Nach den verbalen Vorstößen von Helge Braun in den vergangenen Tagen zur Ungleichbehandlung von Geimpften und Ungeimpften, folgten nun auch der baden-württembergische Ministerpräsident Winfried Kretschmann und die Kanzlerkandidatin der Grünen Annalena Baerbock mit ähnlichen Aussagen.

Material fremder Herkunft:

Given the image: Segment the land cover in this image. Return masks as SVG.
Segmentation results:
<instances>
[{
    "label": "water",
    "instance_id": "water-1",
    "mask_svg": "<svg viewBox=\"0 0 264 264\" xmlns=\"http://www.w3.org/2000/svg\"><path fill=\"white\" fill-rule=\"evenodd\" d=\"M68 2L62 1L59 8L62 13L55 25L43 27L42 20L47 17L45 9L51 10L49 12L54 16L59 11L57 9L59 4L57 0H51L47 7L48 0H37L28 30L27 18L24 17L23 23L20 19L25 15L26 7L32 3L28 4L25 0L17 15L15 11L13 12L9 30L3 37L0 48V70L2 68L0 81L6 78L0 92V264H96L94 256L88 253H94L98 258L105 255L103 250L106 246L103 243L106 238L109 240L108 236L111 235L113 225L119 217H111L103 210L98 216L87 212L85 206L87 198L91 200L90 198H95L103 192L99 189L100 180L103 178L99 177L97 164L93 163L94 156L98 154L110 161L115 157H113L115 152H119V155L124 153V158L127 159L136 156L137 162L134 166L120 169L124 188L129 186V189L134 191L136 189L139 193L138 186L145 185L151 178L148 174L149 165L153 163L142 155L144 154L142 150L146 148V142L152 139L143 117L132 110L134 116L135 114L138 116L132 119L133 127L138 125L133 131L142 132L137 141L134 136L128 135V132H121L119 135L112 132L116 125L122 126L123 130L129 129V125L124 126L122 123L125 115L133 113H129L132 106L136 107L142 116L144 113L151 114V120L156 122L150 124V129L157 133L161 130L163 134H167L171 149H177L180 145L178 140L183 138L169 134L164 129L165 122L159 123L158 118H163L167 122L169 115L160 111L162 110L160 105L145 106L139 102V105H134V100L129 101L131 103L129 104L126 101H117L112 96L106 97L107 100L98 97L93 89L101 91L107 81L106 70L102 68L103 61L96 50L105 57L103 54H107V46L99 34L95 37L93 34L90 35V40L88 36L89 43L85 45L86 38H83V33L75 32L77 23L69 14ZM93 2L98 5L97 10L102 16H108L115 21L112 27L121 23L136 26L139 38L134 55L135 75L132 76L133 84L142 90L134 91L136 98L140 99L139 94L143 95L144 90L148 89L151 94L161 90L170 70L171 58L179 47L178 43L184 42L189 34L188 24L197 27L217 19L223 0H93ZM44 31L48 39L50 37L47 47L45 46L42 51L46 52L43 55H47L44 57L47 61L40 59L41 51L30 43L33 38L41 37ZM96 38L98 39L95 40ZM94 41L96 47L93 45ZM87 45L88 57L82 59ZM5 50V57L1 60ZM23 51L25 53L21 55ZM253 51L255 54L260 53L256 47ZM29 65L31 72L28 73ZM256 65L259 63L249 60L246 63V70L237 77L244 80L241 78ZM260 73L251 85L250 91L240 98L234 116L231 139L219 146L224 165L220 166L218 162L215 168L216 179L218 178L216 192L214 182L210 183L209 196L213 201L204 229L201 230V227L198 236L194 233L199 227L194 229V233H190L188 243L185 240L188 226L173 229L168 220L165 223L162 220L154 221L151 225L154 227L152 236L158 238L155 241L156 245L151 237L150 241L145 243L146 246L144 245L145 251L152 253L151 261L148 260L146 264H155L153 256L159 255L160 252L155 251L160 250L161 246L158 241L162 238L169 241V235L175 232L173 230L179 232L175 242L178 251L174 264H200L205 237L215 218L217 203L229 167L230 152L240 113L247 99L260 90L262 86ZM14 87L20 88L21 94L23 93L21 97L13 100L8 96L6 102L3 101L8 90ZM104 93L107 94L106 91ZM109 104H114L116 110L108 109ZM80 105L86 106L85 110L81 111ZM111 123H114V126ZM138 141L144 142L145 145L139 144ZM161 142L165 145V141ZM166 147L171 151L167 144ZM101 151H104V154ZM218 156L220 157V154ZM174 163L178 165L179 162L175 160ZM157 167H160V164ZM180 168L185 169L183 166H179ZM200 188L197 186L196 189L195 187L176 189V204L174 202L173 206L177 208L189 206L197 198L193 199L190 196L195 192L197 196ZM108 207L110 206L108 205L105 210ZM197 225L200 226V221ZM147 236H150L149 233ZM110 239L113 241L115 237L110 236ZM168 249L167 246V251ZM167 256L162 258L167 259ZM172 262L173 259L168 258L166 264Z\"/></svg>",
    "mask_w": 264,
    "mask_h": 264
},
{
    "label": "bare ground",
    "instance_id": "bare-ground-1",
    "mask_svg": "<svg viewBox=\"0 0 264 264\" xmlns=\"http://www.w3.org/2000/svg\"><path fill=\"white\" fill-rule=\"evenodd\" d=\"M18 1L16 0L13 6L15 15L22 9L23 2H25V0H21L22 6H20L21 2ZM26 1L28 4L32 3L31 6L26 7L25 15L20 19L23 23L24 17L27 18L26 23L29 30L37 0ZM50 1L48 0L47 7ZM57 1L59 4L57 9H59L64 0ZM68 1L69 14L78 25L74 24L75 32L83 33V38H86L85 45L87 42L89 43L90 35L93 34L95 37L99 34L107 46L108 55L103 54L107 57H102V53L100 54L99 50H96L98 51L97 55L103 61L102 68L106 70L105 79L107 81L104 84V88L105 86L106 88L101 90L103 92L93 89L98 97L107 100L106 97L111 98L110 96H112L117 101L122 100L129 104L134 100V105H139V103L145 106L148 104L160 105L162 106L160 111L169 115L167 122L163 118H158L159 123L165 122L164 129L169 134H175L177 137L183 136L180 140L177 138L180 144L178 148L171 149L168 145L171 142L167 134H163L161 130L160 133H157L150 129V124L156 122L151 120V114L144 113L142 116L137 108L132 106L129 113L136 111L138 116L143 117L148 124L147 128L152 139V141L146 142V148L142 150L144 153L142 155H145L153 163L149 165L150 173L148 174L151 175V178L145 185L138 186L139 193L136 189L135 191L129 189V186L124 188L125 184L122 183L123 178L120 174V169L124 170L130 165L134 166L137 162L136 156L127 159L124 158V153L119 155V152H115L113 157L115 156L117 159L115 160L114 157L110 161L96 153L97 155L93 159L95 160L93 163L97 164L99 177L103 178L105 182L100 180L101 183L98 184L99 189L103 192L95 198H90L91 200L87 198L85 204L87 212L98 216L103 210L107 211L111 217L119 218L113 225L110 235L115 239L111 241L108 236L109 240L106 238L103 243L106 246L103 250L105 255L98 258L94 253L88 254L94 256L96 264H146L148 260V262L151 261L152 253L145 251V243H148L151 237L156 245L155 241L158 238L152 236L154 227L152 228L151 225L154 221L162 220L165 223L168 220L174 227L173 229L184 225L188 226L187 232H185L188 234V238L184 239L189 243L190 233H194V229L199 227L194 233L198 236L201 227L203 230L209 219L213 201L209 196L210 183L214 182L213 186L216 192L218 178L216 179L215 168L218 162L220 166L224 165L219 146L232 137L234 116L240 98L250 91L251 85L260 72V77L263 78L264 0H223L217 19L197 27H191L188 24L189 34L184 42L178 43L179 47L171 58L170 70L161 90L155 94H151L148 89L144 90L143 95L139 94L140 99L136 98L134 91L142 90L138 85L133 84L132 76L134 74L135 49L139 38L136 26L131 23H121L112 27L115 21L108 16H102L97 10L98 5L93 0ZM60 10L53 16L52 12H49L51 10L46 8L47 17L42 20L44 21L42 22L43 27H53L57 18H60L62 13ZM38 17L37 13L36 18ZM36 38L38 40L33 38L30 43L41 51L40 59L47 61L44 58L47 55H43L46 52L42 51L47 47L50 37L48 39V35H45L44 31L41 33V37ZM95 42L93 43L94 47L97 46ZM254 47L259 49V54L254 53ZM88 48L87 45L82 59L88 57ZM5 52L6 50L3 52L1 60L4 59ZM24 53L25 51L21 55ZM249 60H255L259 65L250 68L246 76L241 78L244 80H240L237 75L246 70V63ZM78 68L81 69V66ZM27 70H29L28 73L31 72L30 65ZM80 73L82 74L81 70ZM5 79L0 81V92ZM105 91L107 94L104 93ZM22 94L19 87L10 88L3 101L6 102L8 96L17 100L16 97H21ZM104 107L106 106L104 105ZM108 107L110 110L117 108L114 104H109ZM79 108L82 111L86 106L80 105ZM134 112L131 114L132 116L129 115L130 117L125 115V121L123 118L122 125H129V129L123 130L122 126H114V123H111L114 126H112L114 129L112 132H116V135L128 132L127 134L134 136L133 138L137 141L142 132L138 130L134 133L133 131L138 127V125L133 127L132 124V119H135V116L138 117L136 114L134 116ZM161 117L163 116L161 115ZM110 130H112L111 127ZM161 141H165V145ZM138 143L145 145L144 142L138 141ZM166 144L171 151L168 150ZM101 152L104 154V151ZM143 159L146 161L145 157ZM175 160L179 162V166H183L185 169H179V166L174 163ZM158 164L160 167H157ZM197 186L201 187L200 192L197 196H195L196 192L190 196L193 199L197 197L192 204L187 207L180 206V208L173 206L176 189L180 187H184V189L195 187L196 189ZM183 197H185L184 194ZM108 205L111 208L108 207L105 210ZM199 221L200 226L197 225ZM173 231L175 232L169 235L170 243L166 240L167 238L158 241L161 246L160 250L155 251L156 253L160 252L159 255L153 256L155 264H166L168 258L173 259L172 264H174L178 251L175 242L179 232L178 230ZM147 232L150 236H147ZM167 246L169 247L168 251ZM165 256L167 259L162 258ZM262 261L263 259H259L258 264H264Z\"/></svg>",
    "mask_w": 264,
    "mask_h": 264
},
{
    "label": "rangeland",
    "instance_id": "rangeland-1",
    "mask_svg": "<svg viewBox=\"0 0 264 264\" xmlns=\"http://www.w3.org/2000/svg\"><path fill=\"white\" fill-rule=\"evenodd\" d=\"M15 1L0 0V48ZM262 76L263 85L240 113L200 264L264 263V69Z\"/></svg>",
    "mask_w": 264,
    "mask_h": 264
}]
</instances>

“Manches wird unbequem werden für sie, wenn sie sich nicht impfen lassen” so Herr Kretschmann in seiner heutigen Corona-Rede. Es sollte ein Appell sein, doch gleicht es fast einer Drohung. “Außerdem müssen Sie damit rechnen, dass Sie die Tests aus eigener Tasche bezahlen müssen, wenn Sie unser Impfangebot nicht wahrnehmen” so Kretschmann weiter.

Auch der Hinweis, dass bei steigenden Infektionszahlen möglicherweise Tests nicht mehr als Zutrittserlaubnis gelten könnten, somit also eines der drei G’s wegfällt, ließ er verlauten. Letzteres zwar noch sehr bedeckt, jedoch angesprochen. Auch bei Frau Baerbock klingen die Worte ähnlich: Sie könne sich gut vorstellen, wenn alle ein Impfangebot bekommen hätten, dass diejenigen, die sich impfen lassen mehr Rechte bekommen als diejenigen, die die Impfung verweigern.

Es scheint als ob sich bald alle Vorsitzenden der Parteien einig seien, dass diese Möglichkeit gut durchzusetzen sei. Sollte dies wahr werden, so wird es auch hier, ähnlich wie in Frankreich, große Proteste aus der breiten Masse der Bevölkerung geben.